Depuis la disparition de son bon roi (Sean Bean), un royaume jadis prospère est maintenant dirigé par une méchante reine (Julia Roberts) insensible aux souffrances de sa population et retenant sa belle-fille Blanche-Neige (Lily Collins) dans un état de semi-captivité. Lorsqu’un prince forcément charmant (Armie Hammer) fait irruption dans le château, la méchante reine, qui aimerait bien l’avoir comme nouvel époux, élimine Blanche-Neige, sa principale rivale. Celle-ci est recueillie par une horde de bandits de grands chemins!

Réalisateur : Tarsem Singh | Dans les salles du Québec le 30 mars 2012 (Alliance Vivafilm)

Autant le dire tout de suite, ce Mirror Mirror est une belle surprise. Aidé par des décors impossibles et une lumière improbable, Tarsem Singh parvient à nous immerger dans un univers de conte de fée en prenant plaisir à y distiller les éléments habituels (l’innocente princesse, le beau prince, la méchante et le mariage final). Pourtant, au-delà de cette ambiance très attendue, le réalisateur n’a pas peur de faire évoluer son histoire (les sept nains sont des voleurs de grands chemins; la reine agit plus par soif de pouvoir que par vanité et sa beauté n’est qu’un moyen pour arriver à ses fins) en lui donnant même une petite touche progressiste (en femme moderne – et en plus de libérer le prince de son maléfice grâce à un baiser – Blanche-Neige sait être combative et doit finalement la réussite de son entreprise avant tout à elle-même). Au-delà de ces évolutions très appréciées, le film est perpétuellement bercé par un agréable humour de cour d’école (tellement assumé qu’il en devient aussi décalé que rafraichissant) et par un délicieux mélange de vitalité et de fantaisie.

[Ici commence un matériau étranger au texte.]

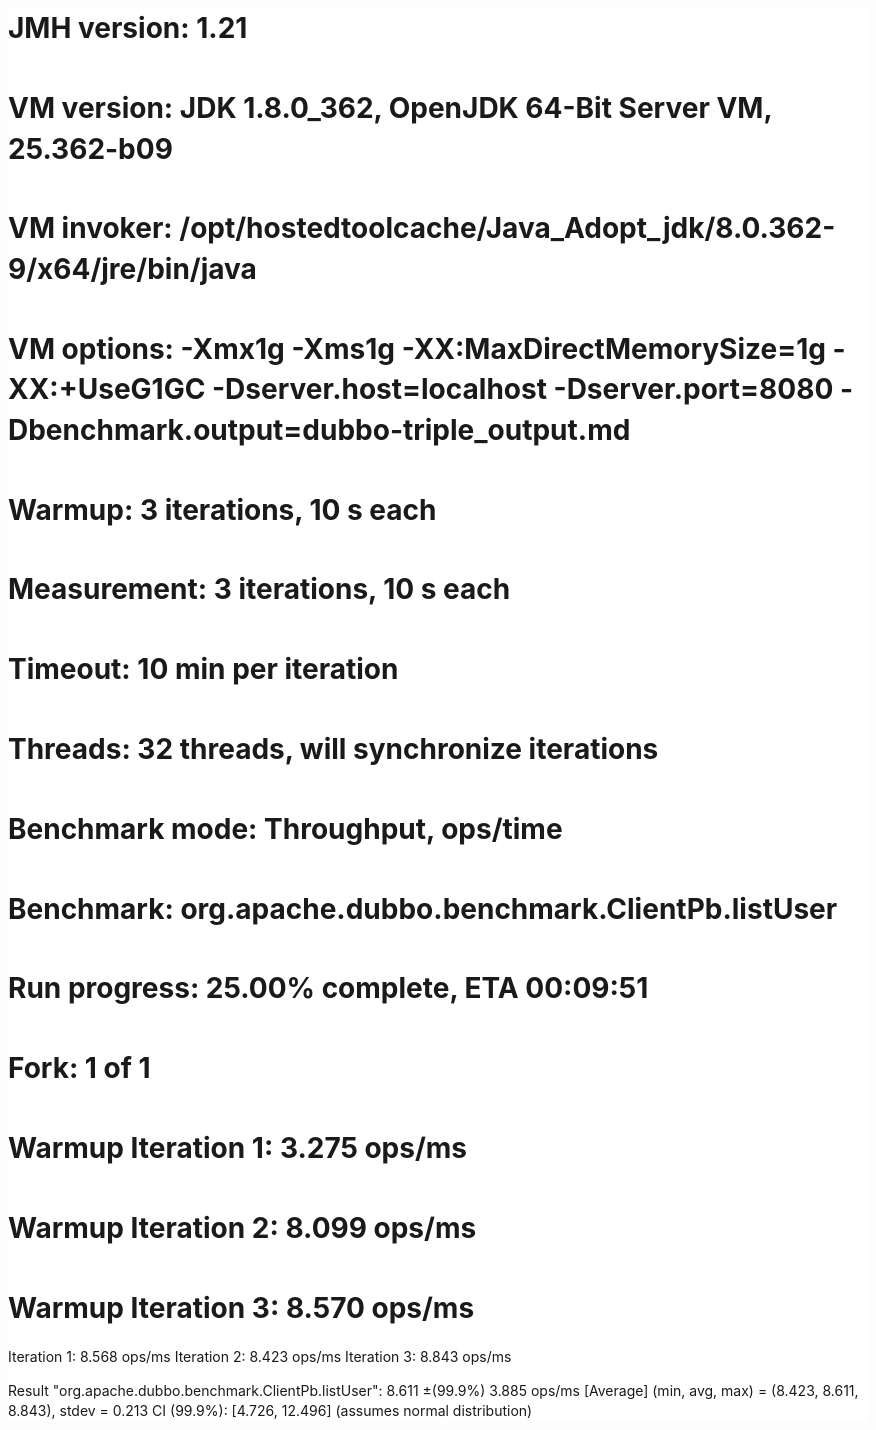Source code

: 
# JMH version: 1.21
# VM version: JDK 1.8.0_362, OpenJDK 64-Bit Server VM, 25.362-b09
# VM invoker: /opt/hostedtoolcache/Java_Adopt_jdk/8.0.362-9/x64/jre/bin/java
# VM options: -Xmx1g -Xms1g -XX:MaxDirectMemorySize=1g -XX:+UseG1GC -Dserver.host=localhost -Dserver.port=8080 -Dbenchmark.output=dubbo-triple_output.md
# Warmup: 3 iterations, 10 s each
# Measurement: 3 iterations, 10 s each
# Timeout: 10 min per iteration
# Threads: 32 threads, will synchronize iterations
# Benchmark mode: Throughput, ops/time
# Benchmark: org.apache.dubbo.benchmark.ClientPb.listUser

# Run progress: 25.00% complete, ETA 00:09:51
# Fork: 1 of 1
# Warmup Iteration   1: 3.275 ops/ms
# Warmup Iteration   2: 8.099 ops/ms
# Warmup Iteration   3: 8.570 ops/ms
Iteration   1: 8.568 ops/ms
Iteration   2: 8.423 ops/ms
Iteration   3: 8.843 ops/ms


Result "org.apache.dubbo.benchmark.ClientPb.listUser":
  8.611 ±(99.9%) 3.885 ops/ms [Average]
  (min, avg, max) = (8.423, 8.611, 8.843), stdev = 0.213
  CI (99.9%): [4.726, 12.496] (assumes normal distribution)
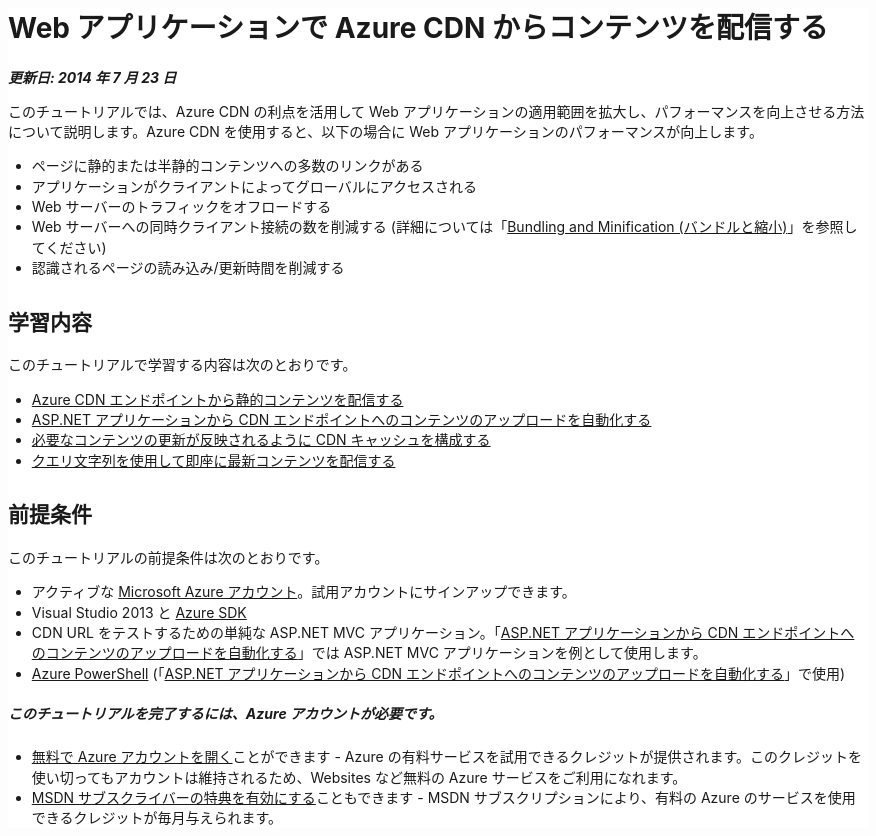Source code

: <properties linkid="cdn-serve-content-from-cdn-in-your-web-application" urlDisplayName="Use Content from a CDN in Your Web Application" pageTitle="Use Content from a CDN in Your Web Application" metaKeywords="Azure tutorial, Azure web app tutorial, ASP.NET, CDN" description="A tutorial that teaches you how to use content from a CDN to improve the performance of your Web application." metaCanonical="" services="cdn" documentationCenter=".NET" title="Use Content from a CDN in Your Web Application" authors="cephalin" solutions="" manager="wpickett" editor="tysonn" />

<tags ms.service="cdn" ms.workload="web" ms.tgt_pltfrm="na" ms.devlang="dotnet" ms.topic="article" ms.date="01/01/1900" ms.author="cephalin" />

# Web アプリケーションで Azure CDN からコンテンツを配信する

***更新日: 2014 年 7 月 23 日***

このチュートリアルでは、Azure CDN の利点を活用して Web アプリケーションの適用範囲を拡大し、パフォーマンスを向上させる方法について説明します。Azure CDN を使用すると、以下の場合に Web アプリケーションのパフォーマンスが向上します。

-   ページに静的または半静的コンテンツへの多数のリンクがある
-   アプリケーションがクライアントによってグローバルにアクセスされる
-   Web サーバーのトラフィックをオフロードする
-   Web サーバーへの同時クライアント接続の数を削減する (詳細については「[Bundling and Minification (バンドルと縮小)][Bundling and Minification (バンドルと縮小)]」を参照してください)
-   認識されるページの読み込み/更新時間を削減する

## 学習内容

このチュートリアルで学習する内容は次のとおりです。

-   [Azure CDN エンドポイントから静的コンテンツを配信する][Azure CDN エンドポイントから静的コンテンツを配信する]
-   [ASP.NET アプリケーションから CDN エンドポイントへのコンテンツのアップロードを自動化する][ASP.NET アプリケーションから CDN エンドポイントへのコンテンツのアップロードを自動化する]
-   [必要なコンテンツの更新が反映されるように CDN キャッシュを構成する][必要なコンテンツの更新が反映されるように CDN キャッシュを構成する]
-   [クエリ文字列を使用して即座に最新コンテンツを配信する][クエリ文字列を使用して即座に最新コンテンツを配信する]

## 前提条件

このチュートリアルの前提条件は次のとおりです。

-   アクティブな [Microsoft Azure アカウント][Microsoft Azure アカウント]。試用アカウントにサインアップできます。
-   Visual Studio 2013 と [Azure SDK][Azure SDK]
-   CDN URL をテストするための単純な ASP.NET MVC アプリケーション。「[ASP.NET アプリケーションから CDN エンドポイントへのコンテンツのアップロードを自動化する][ASP.NET アプリケーションから CDN エンドポイントへのコンテンツのアップロードを自動化する]」では ASP.NET MVC アプリケーションを例として使用します。
-   [Azure PowerShell][Azure PowerShell] (「[ASP.NET アプリケーションから CDN エンドポイントへのコンテンツのアップロードを自動化する][ASP.NET アプリケーションから CDN エンドポイントへのコンテンツのアップロードを自動化する]」で使用)

<div class="wa-note">
  <span class="wa-icon-bulb"></span>
<h5><a name="note"></a>このチュートリアルを完了するには、Azure アカウントが必要です。</h5>
  <ul>
<li><a href="http://azure.microsoft.com/ja-jp/pricing/free-trial/?WT.mc_id=A261C142F">無料で Azure アカウントを開く</a>ことができます - Azure の有料サービスを試用できるクレジットが提供されます。このクレジットを使い切ってもアカウントは維持されるため、Websites など無料の Azure サービスをご利用になれます。</li>
<li><a href="http://azure.microsoft.com/ja-jp/pricing/member-offers/msdn-benefits-details/?WT.mc_id=A261C142F">MSDN サブスクライバーの特典を有効にする</a>こともできます - MSDN サブスクリプションにより、有料の Azure のサービスを使用できるクレジットが毎月与えられます。</li>
  <ul>
</div>


  [Bundling and Minification (バンドルと縮小)]: http://www.asp.net/mvc/tutorials/mvc-4/bundling-and-minification
  [Azure CDN エンドポイントから静的コンテンツを配信する]: #deploy
  [ASP.NET アプリケーションから CDN エンドポイントへのコンテンツのアップロードを自動化する]: #upload
  [必要なコンテンツの更新が反映されるように CDN キャッシュを構成する]: #update
  [クエリ文字列を使用して即座に最新コンテンツを配信する]: #query
  [Microsoft Azure アカウント]: http://azure.microsoft.com/ja-jp/account/
  [Azure SDK]: http://go.microsoft.com/fwlink/p/?linkid=323510&clcid=0x409
  [Azure PowerShell]: http://go.microsoft.com/?linkid=9811175&clcid=0x409
  [Azure 管理ポータル]: http://manage.windowsazure.com/
  [0]: media/cdn-serve-content-from-cdn-in-your-web-application/cdn-static-1.PNG
  [1]: media/cdn-serve-content-from-cdn-in-your-web-application/cdn-static-2.PNG
  [2]: media/cdn-serve-content-from-cdn-in-your-web-application/cdn-static-3-fail.PNG
  [3]: media/cdn-serve-content-from-cdn-in-your-web-application/cdn-static-3-succeed.PNG
  [www.ip-address.org]: http://www.ip-address.org
  [4]: media/cdn-serve-content-from-cdn-in-your-web-application/cdn-static-4.PNG
  [Azure コンテンツ配信ネットワーク (CDN) ノードの場所]: http://msdn.microsoft.com/ja-jp/library/azure/gg680302.aspx
  [5]: media/cdn-serve-content-from-cdn-in-your-web-application/cdn-static-2-enablequerya.PNG
  [6]: media/cdn-serve-content-from-cdn-in-your-web-application/cdn-static-2-enablequeryb.PNG
  [7]: media/cdn-serve-content-from-cdn-in-your-web-application/cdn-static-5.PNG
  [8]: media/cdn-serve-content-from-cdn-in-your-web-application/cdn-static-6.PNG
  [9]: media/cdn-serve-content-from-cdn-in-your-web-application/cdn-static-7.PNG
  [10]: media/cdn-serve-content-from-cdn-in-your-web-application/cdn-static-8.PNG
  [11]: media/cdn-serve-content-from-cdn-in-your-web-application/cdn-static-9.PNG
  [12]: media/cdn-serve-content-from-cdn-in-your-web-application/cdn-static-10.PNG
  [13]: media/cdn-serve-content-from-cdn-in-your-web-application/cdn-static-11-blob.PNG
  [14]: media/cdn-serve-content-from-cdn-in-your-web-application/cdn-static-11-cdn.PNG
  [Azure でのクラウド サービスの継続的な配信]: http://azure.microsoft.com/ja-jp/documentation/articles/cloud-services-dotnet-continuous-delivery/
  [Upload Content Files from ASP.NET Application to Azure Blobs (ASP.NET アプリケーションから Azure BLOB へのコンテンツ ファイルのアップロード)]: http://gallery.technet.microsoft.com/scriptcenter/Upload-Content-Files-from-41c2142a
  [15]: media/cdn-serve-content-from-cdn-in-your-web-application/cdn-updates-1.PNG
  [Azure Cloud Services]: http://azure.microsoft.com/ja-jp/services/cloud-services/
  [stackoverflow]: http://stackoverflow.com/a/13736433
  [How to Create and Deploy a Cloud Service (クラウド サービスを作成して展開する方法)]: http://azure.microsoft.com/ja-jp/documentation/articles/cloud-services-how-to-create-deploy/
  [Azure コンテンツ配信ネットワーク (CDN) の概要]: http://msdn.microsoft.com/library/azure/ff919703.aspx
  [Integrate a cloud service with Azure CDN (クラウド サービスと Azure CDN との統合)]: http://azure.microsoft.com/ja-jp/Documentation/Articles/cdn-cloud-service-with-cdn/
  [Azure 用 CDN の使用]: http://azure.microsoft.com/ja-jp/documentation/articles/cdn-how-to-use/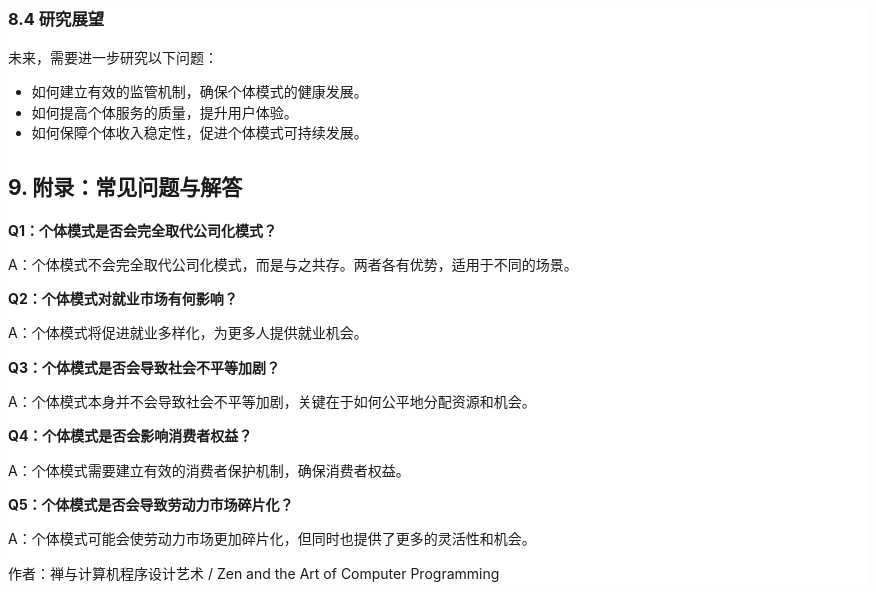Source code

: ### 8.4 研究展望

未来，需要进一步研究以下问题：

- 如何建立有效的监管机制，确保个体模式的健康发展。
- 如何提高个体服务的质量，提升用户体验。
- 如何保障个体收入稳定性，促进个体模式可持续发展。

## 9. 附录：常见问题与解答

**Q1：个体模式是否会完全取代公司化模式？**

A：个体模式不会完全取代公司化模式，而是与之共存。两者各有优势，适用于不同的场景。

**Q2：个体模式对就业市场有何影响？**

A：个体模式将促进就业多样化，为更多人提供就业机会。

**Q3：个体模式是否会导致社会不平等加剧？**

A：个体模式本身并不会导致社会不平等加剧，关键在于如何公平地分配资源和机会。

**Q4：个体模式是否会影响消费者权益？**

A：个体模式需要建立有效的消费者保护机制，确保消费者权益。

**Q5：个体模式是否会导致劳动力市场碎片化？**

A：个体模式可能会使劳动力市场更加碎片化，但同时也提供了更多的灵活性和机会。

作者：禅与计算机程序设计艺术 / Zen and the Art of Computer Programming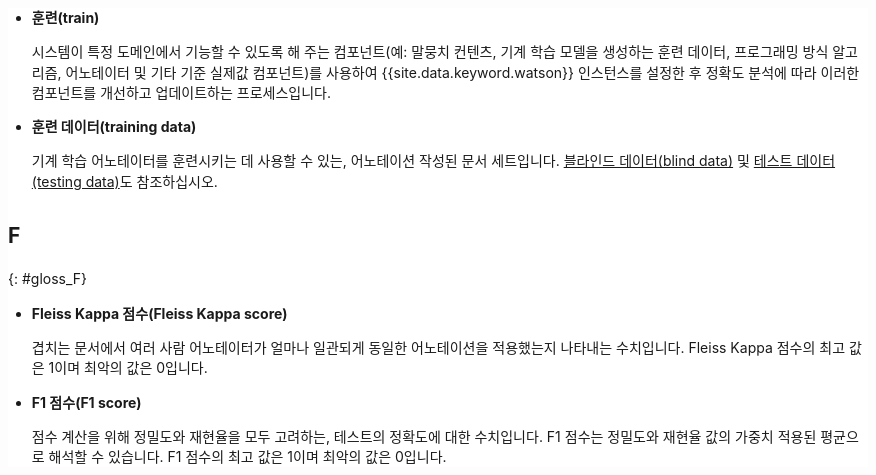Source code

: - **훈련(train)**

    시스템이 특정 도메인에서 기능할 수 있도록 해 주는 컴포넌트(예: 말뭉치 컨텐츠, 기계 학습 모델을 생성하는 훈련 데이터, 프로그래밍 방식 알고리즘, 어노테이터 및 기타 기준 실제값 컴포넌트)를 사용하여 {{site.data.keyword.watson}} 인스턴스를 설정한 후 정확도 분석에 따라 이러한 컴포넌트를 개선하고 업데이트하는 프로세스입니다. 

- **훈련 데이터(training data)**

    기계 학습 어노테이터를 훈련시키는 데 사용할 수 있는, 어노테이션 작성된 문서 세트입니다. [블라인드 데이터(blind data)](/docs/services/watson-knowledge-studio/glossary.html#gloss_B) 및 [테스트 데이터(testing data)](/docs/services/watson-knowledge-studio/glossary.html#gloss_T)도 참조하십시오. 

## F
{: #gloss_F}

- **Fleiss Kappa 점수(Fleiss Kappa score)**

    겹치는 문서에서 여러 사람 어노테이터가 얼마나 일관되게 동일한 어노테이션을 적용했는지 나타내는 수치입니다. Fleiss Kappa 점수의 최고 값은 1이며 최악의 값은 0입니다. 

- **F1 점수(F1 score)**

    점수 계산을 위해 정밀도와 재현율을 모두 고려하는, 테스트의 정확도에 대한 수치입니다. F1 점수는 정밀도와 재현율 값의 가중치 적용된 평균으로 해석할 수 있습니다. F1 점수의 최고 값은 1이며 최악의 값은 0입니다.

Pour couronner le tout, le casting est impeccable : Julia Roberts est une méchante dont l’ambigüité du sourire cache parfaitement sa vraie nature à l'innocente Blanche-neige; Lily Collins, d’un naturel rare, a une pureté parfaite pour le rôle; enfin, Armie Hammer ne se contente pas d’avoir un véritable physique de prince charmant et se montre particulièrement drôle.
Contre toute attente, c’est donc finalement avec un certain plaisir que nous nous laissons charmer par ce vrai bon divertissement de qualité... c’est rare, mais le plaisir n’en est que plus grand!